Her second collection, Labor Songs, "speaks in many voices in order to scrutinize the world from multiple perspectives... to chart a complex geography centered in Idaho but further reaching out towards Michigan, Florida, Alaska, and beyond," according to scholar/poet Sandra M. Gilbert.
Raptosh’s third book, Parents from a Different Alphabet, is a collection of prose poems that reckon with gender constructs as well as the plights and blitheness of the body, individual and collective. This book is dedicated to her late father, whose death helps to shape her third work.

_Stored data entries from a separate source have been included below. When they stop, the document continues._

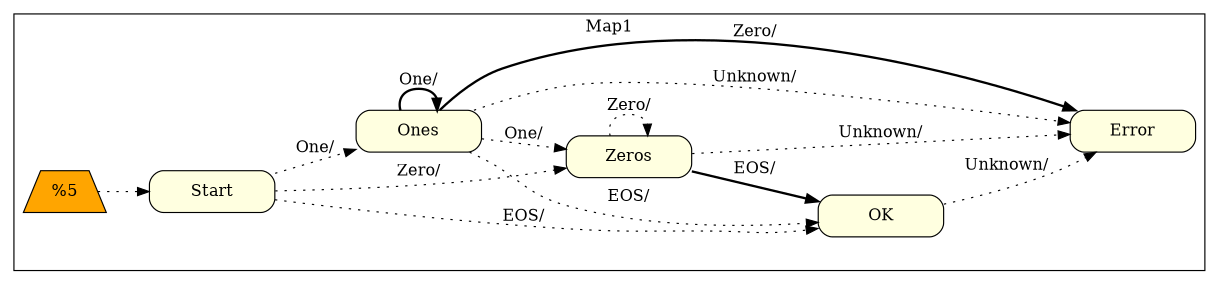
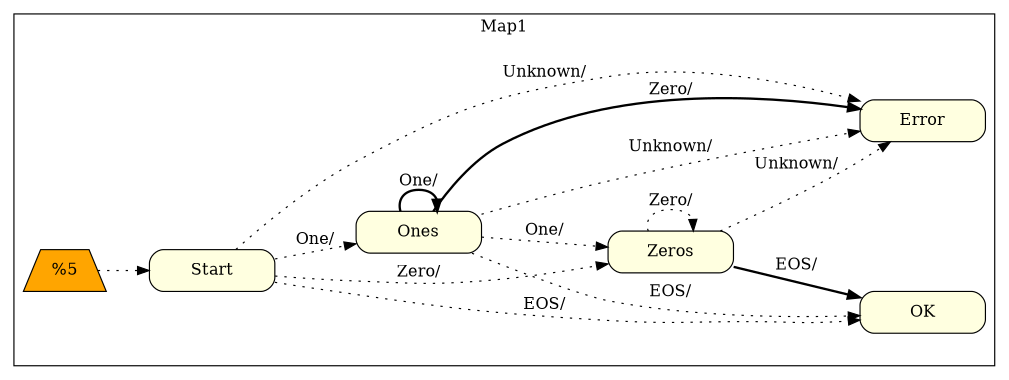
  digraph {
    rankdir=LR
    node [fillcolor=lightyellow shape=Mrecord style=filled]
    edge [style=dotted]
    n1 [label="{Start}" width=1.5]
    n2 [label="{Zeros}" width=1.5]
    n3 [label="{Ones}" width=1.5]
    n4 [label="{OK}" width=1.5]
    n5 [label="{Error}" width=1.5]
    "%5" [fillcolor=orange shape=trapezium width=0.25]
    subgraph cluster_1 {
      label=Map1
      n1
      n2
      n3
      n4
      n5
      "%5"
    }
    n1 -> n2 [label="Zero/\l"]
    n1 -> n3 [label="One/\l"]
    n1 -> n4 [label="EOS/\l"]
-   n4 -> n5 [label="Unknown/\l"]
+   n1 -> n5 [label="Unknown/\l"]
    n2 -> n2 [label="Zero/\l"]
    n2 -> n4 [label="EOS/\l" style=bold]
    n2 -> n5 [label="Unknown/\l"]
    n3 -> n2 [label="One/\l"]
    n3 -> n3 [label="One/\l" style=bold]
    n3 -> n4 [label="EOS/\l"]
    n3 -> n5 [label="Zero/\l" style=bold]
    n3 -> n5 [label="Unknown/\l"]
    "%5" -> n1
  }
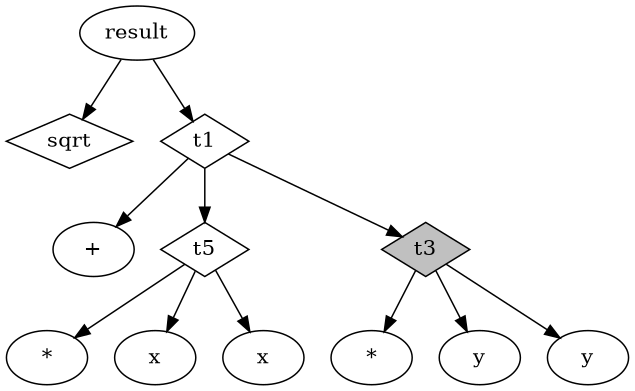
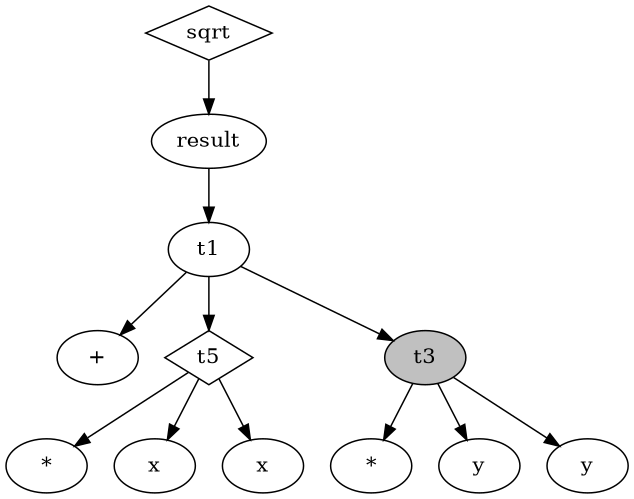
  digraph {
    node [shape=ellipse]
    sqrt [shape=diamond]
    result
-   t1 [shape=diamond]
+   t1
    n4 [label="+"]
    n5 [label=t5 shape=diamond]
-   t3 [fillcolor=gray shape=diamond style=filled]
+   t3 [fillcolor=gray style=filled]
    n7 [label="*"]
    n8 [label=x]
    n9 [label=x]
    n10 [label="*"]
    n11 [label=y]
    n12 [label=y]
-   result -> sqrt
+   sqrt -> result
    result -> t1
    t1 -> n4
    t1 -> n5
    t1 -> t3
    n5 -> n7
    n5 -> n8
    n5 -> n9
    t3 -> n10
    t3 -> n11
    t3 -> n12
  }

American Amnesiac, Raptosh’s fourth poetry collection, was longlisted for the 2013 National Book Award. The booklength dramatic monologue, alternately considered a novella in verse, takes on such themes as individual identity, corporate personhood, and the U.S. prison system. Also a finalist for the 2013 , American Amnesiac was hailed by poet/reviewer Daniela Gioseffi as "a magnum opus—one long poem spoken in the persona of an older man suffering from amnesia. The book constitutes his stream of consciousness as he attempts to piece together who he is and what he’s experienced in his American life." Poet H.L. Hix writes that "American Amnesiac makes a genre of the condition its protagonist suffers: it is a dissociative fugue. What its speaker cannot remember, its reader will not forget." Poet/reviewer Marc Sheehan wrote, "In these poems, Rinehart/Doe spends as much time and emotional energy piecing together the world around him as he does trying to reconstruct his past. Culture, Rinehart/Doe discovers, both liberates us from ourselves and imprisons us in its expectations."

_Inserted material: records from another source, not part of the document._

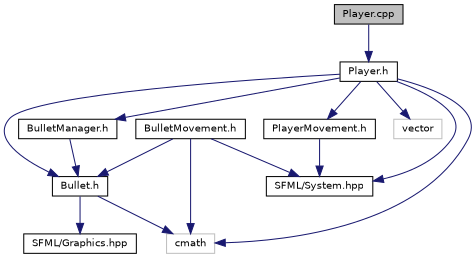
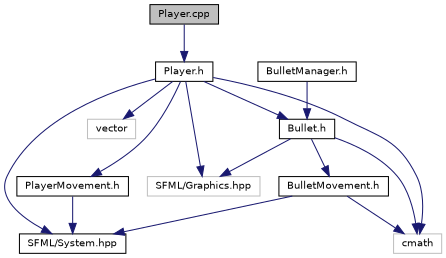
  digraph {
    node [color=black fillcolor=white fontname=Helvetica fontsize=10 shape=record style=filled]
    edge [color=midnightblue fontname=Helvetica fontsize=10 labelfontname=Helvetica labelfontsize=10 style=solid]
    n1 [fillcolor=grey75 fontcolor=black height=0.2 label="Player.cpp" width=0.4]
    n2 [height=0.2 label="Player.h" width=0.4]
    n3 [color=grey75 height=0.2 label=vector width=0.4]
    n4 [height=0.2 label="SFML/System.hpp" width=0.4]
    n5 [height=0.2 label="Bullet.h" width=0.4]
    n6 [color=grey75 height=0.2 label=cmath width=0.4]
    n7 [height=0.2 label="BulletManager.h" width=0.4]
    n8 [height=0.2 label="PlayerMovement.h" width=0.4]
    n9 [height=0.2 label="BulletMovement.h" width=0.4]
-   n10 [height=0.2 label="SFML/Graphics.hpp" width=0.4]
+   n10 [color=grey75 height=0.2 label="SFML/Graphics.hpp" width=0.4]
    n1 -> n2
    n2 -> n3
    n2 -> n4
    n2 -> n5
    n2 -> n6
-   n2 -> n7
+   n2 -> n10
    n2 -> n8
    n5 -> n6
-   n9 -> n5
+   n5 -> n9
    n5 -> n10
    n7 -> n5
    n8 -> n4
    n9 -> n4
    n9 -> n6
  }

Her upcoming fifth poetry collection, Human Directional, tests and explodes boundaries between self and other, human and animal, individual and world. Within this process, the speakers take up a variety of themes ranging from the vicissitudes of love and identity configurations to animal rights and social justice issues. In so doing, the poems point the way to "the space of the thinkable"—poetry the most obvious means to reconstruct, imaginatively and compassionately, what is. About this work, Craig Morgan Teicher wrote, "Nothing is off limits to the whirling speaker of Diane Raptosh’s Human Directional, because ‘the space of// the thinkable is so much/ larger’ than any one kind of poem, any form, any tone, can contain. So here are spidery couplets, blocks of off-kilter prose, Q&A as poetry, new compound words, fractions and factoids, whatever’s necessary to speak the mind of this ‘every anyone,’ ‘a human tornado’ whose careening meditations cover everything from Wittgenstein to ‘blue-footed-boobies’ to ‘Gayle next door...’ Raptosh is at heart an old-fashioned lyric poet, endearingly lonesome, hopeful about the prospect of a reader’s company, generous with her ample wisdom and energy: ‘I am here,’ she writes, ‘because I have this tightness in my throat/ I don’t want taking over the earth,’ and because ‘I fall slightly in love with whoever I get to/ stand next to.’ It’s hard not to feel loved by these poems, and to love them."
Raptosh's work has also appeared in the Los Angeles Review of Books, Women’s Studies Quarterly, Terrain.org, Michigan Quarterly Review and OccuPoetry.

Honors and awards

In 2015, Raptosh gave a TEDx Talk called in which she describes the poet as "language’s bodyguard," citing her mother’s linguistic influences on her. "Poetry retunes language into angles of truth," she says.